Show that $s_1(\text{equivalence class}) = s_2(\text{equivalence class})$ iff $s_1\mathrel{R}s_2$.

Question

Let $R$ be an equivalence relation on $S$. Show that for all $s_1, s_2$ elements of $S$ we have $s_1(\text{equivalence class}) = s_2(\text{equivalence class})$ iff $s_1\mathrel{R}s_2$.

I understand that this is a iff proof, so we have to show both ways
$s_1(\text{equivalence class}) = s_2(\text{equivalence class})\implies s_1\mathrel{R}s_2$ and
$s_1\mathrel{R}s_2$ $\implies$ $s_1(\text{equivalence class}) = s_2(\text{equivalence class})$.

But I'm having trouble finding the connections in each case.

Answer 1

Questions like this can be tricky if you're not used to "definition chasing." I'll demonstrate how to organize this type of proof. What you write as $s_1(\text{equivalence class})$ is generally written $[s_1]$. I'll write it that way in this answer.

Def.

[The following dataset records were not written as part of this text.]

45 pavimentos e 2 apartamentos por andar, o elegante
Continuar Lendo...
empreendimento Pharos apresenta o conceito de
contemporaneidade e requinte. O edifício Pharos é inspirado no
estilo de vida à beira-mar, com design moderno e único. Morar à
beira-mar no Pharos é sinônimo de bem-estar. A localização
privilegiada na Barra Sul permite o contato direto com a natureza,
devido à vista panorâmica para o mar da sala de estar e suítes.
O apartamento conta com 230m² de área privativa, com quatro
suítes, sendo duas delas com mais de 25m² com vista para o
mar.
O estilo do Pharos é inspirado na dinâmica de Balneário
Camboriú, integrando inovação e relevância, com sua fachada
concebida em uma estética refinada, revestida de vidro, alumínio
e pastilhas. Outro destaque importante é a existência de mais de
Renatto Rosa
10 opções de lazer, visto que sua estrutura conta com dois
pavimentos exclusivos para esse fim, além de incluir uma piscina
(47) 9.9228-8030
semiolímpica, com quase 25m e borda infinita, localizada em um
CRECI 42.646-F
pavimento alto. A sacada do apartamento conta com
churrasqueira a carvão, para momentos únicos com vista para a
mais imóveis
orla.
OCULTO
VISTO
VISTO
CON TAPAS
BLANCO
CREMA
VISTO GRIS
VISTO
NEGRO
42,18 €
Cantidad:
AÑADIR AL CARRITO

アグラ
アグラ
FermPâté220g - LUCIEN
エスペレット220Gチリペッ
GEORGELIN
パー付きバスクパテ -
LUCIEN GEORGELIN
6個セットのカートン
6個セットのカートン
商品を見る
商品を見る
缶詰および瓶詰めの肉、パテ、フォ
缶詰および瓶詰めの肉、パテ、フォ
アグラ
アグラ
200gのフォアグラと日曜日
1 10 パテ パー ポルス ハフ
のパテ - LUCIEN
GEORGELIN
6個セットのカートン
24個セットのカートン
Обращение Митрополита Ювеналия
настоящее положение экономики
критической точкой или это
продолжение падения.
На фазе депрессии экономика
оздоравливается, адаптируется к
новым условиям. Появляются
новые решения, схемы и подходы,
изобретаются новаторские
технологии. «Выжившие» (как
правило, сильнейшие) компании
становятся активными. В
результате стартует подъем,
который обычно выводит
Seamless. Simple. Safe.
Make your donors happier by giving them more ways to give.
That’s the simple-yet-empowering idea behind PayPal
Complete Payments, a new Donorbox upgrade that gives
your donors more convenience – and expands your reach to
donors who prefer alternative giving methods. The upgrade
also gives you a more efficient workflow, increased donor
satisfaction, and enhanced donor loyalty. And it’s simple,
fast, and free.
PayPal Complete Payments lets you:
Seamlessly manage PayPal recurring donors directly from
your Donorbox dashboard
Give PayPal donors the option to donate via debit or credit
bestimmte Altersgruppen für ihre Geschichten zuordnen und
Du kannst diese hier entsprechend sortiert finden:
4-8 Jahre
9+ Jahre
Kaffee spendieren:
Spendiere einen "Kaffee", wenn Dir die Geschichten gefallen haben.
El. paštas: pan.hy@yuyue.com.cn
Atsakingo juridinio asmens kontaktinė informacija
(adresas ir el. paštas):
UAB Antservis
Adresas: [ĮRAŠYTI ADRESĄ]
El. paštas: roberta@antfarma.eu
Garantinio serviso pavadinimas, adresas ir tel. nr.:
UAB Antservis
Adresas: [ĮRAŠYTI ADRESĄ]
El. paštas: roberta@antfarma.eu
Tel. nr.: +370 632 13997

If $S$ is a set, $\text{R}$ is a relation on $S$, and $x\in S$, the equivalence class of $s$ under $\text{R}$, denoted $[s]$ (or $[s]_\text{R}$, when unclear), is the set of elements related to $s$ under $\text{R}$. In other words, $$[s]_\text{R}:=\{x\in S:s\text{ R }x\}.$$

Assume that $[s_1]=[s_2]$. You know from the inclusion $[s_1]\subseteq [s_2]$ that $s_2\text{ R }s_1$, and you know from $[s_1]\supseteq [s_2]$ that $s_1\text{ R }s_2$.

Conversely, suppose that $s_1\text{ R }s_2$. By definition, for every $x\in [s_1]$, $s_1\text{ R }x$. Since $\text{R}$ is an equivalence relation, it is symmetric, so $x\text{ R }s_1$. We also have that $\text{R}$ is transitive, so $x\text{ R }s_1$ and $s_1\text{ R }s_2$ implies that $x\text{ R }s_2$. Therefore, $s_2\text{ R }x$, so $x\in [s_2]$. From this, we have that $[s_1]\subset [s_2]$. An identical argument shows that $[s_2]\subset [s_1]$, so $[s_1]=[s_2]$.